I had planned to use yesterday as a GoPro camera test, mounting the camera with a new "wrist" mount which is perfectly suited to strapping the camera to mizzen and main masts, booms and gaffs. The idea was to set the camera to shoot one image per minute for as long as the battery lasted. I thought the battery charger had a green indicator light, meaning the battery was charged and ready to go. I set up the camera as I was rigging Spartina. Thirteen minutes later (and just 13 images) I hear a series of beeps indicating the camera was shutting down. The battery was dead. Maybe I misread the indicator light, maybe I installed the wrong battery. I am doing tests now and will have it figured out soon. This is the kind of problem I like to find well before a cruise.
The last few sails I've been having trouble with my Honday 2.3 hp four-stroke outboard. It would start up fine and I would motor down the river to where I raise sail. Later in the day, getting ready to head by to the ramp, I would have trouble starting the outboard. I would check the settings - choke, fuel "on" and gas cap vent "on." I would do the standard solution for a flooded outboard - wait five minutes and then attempt to start, again without luck. I checked the spark plug. The outboard would turn over, but seemed starved for fuel. Finally, even though I knew that there was plenty of gas in the tank, I would take off the gas cap to check the fuel supply. Then I would replace the cap and - what do you know - the engine would start right up.

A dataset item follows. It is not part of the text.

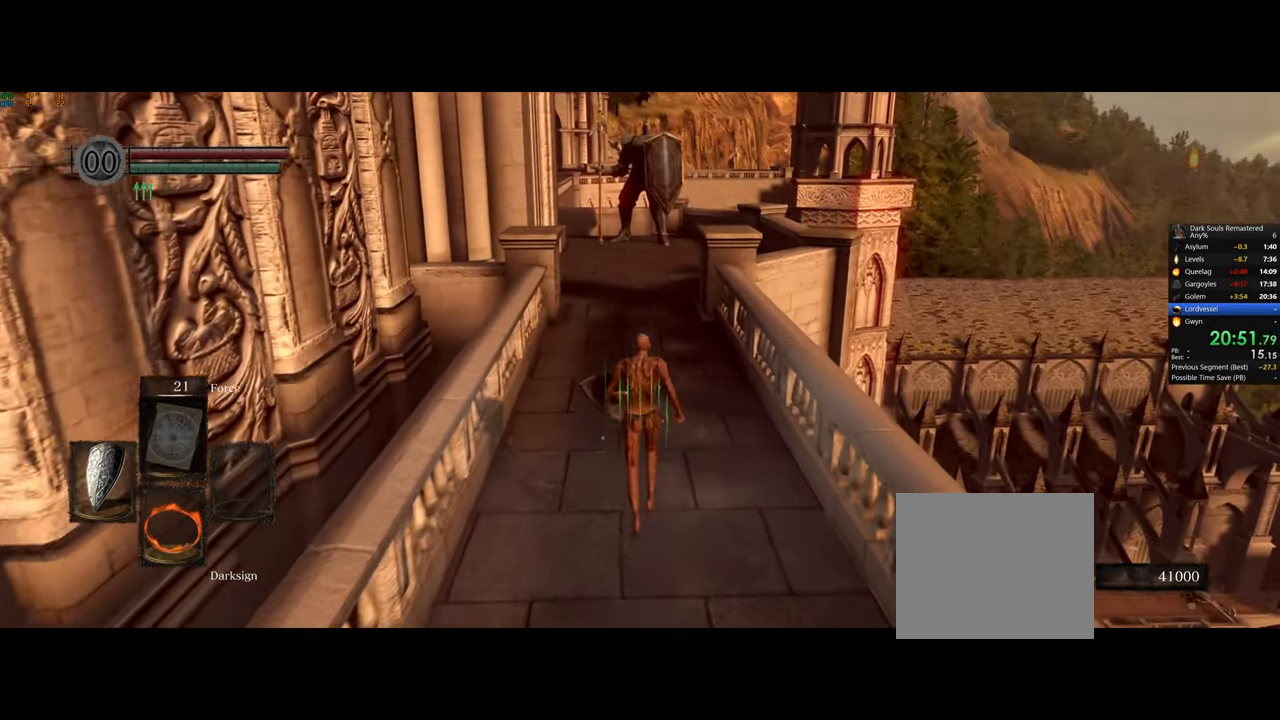
{"buttons": ["CIRCLE"], "left_stick": "up", "right_stick": "center", "events": []}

After a series of tests, both on the water and in the garage yesterday, I realized that the on/off vent on the fuel cap was closed in both the off and on positions. Running the engine with the vent closed created a vacuum in the tank and, at a certain point, cut off off the fuel supply. How did this happen? I don't know. I'l take a look at the gas cap this week and see if I can repair it. I do know a new gas cap is $60.00.
Yesterday's sail was a delight. North wind, cool (relatively for this time of year) and dry, is unheard of in this area for mid July. No complaints here. The wind sock, below, blown to tatters by the passing of Hurricane Arthur, has indicated north and northeast winds for much of the summer. Typically we get strong southwest winds that bring hot, humid air our way. I will take that north wind for as long I can get it.
As for the battery and gas cap issues, I'm pleased to have identified the issues. Plenty of time - about six weeks - until the next cruise, and I'll resolve those issues well before then.